**Data for the task:**
────────────────────
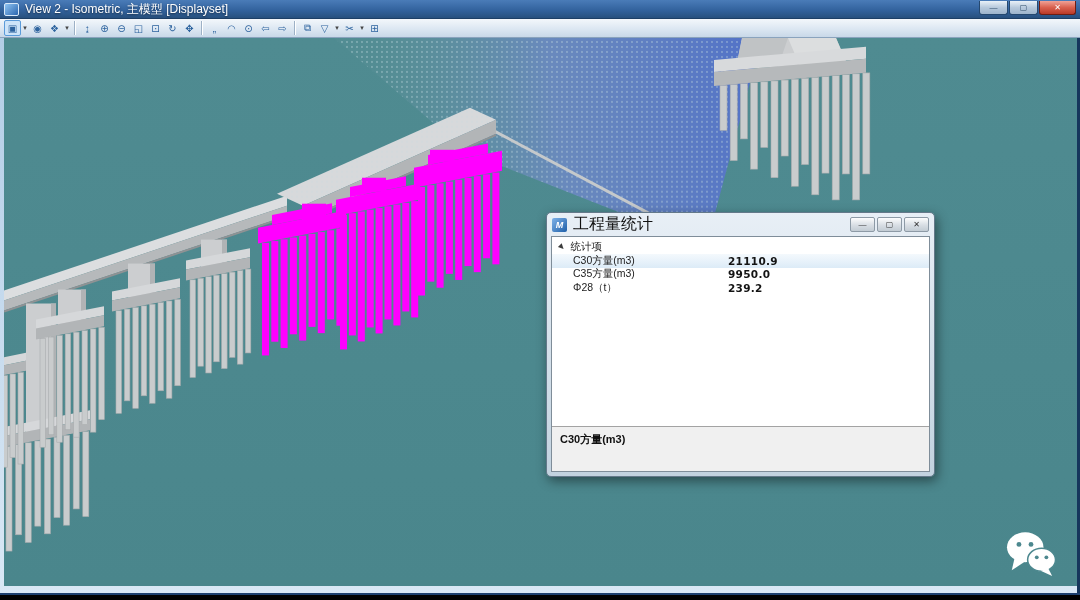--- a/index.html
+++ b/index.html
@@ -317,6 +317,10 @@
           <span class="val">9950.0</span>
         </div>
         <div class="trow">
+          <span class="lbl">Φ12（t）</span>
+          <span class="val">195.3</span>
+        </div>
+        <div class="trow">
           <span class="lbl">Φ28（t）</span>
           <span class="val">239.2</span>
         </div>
────────────────────
**Exercise prompt:** Pictures don't belong in the copy. Transcribe every record exactly as it appears.

**Task answer:**
--- a/index.html
+++ b/index.html
@@ -317,6 +317,10 @@
           <span class="val">9950.0</span>
         </div>
         <div class="trow">
+          <span class="lbl">Φ12（t）</span>
+          <span class="val">195.3</span>
+        </div>
+        <div class="trow">
           <span class="lbl">Φ28（t）</span>
           <span class="val">239.2</span>
         </div>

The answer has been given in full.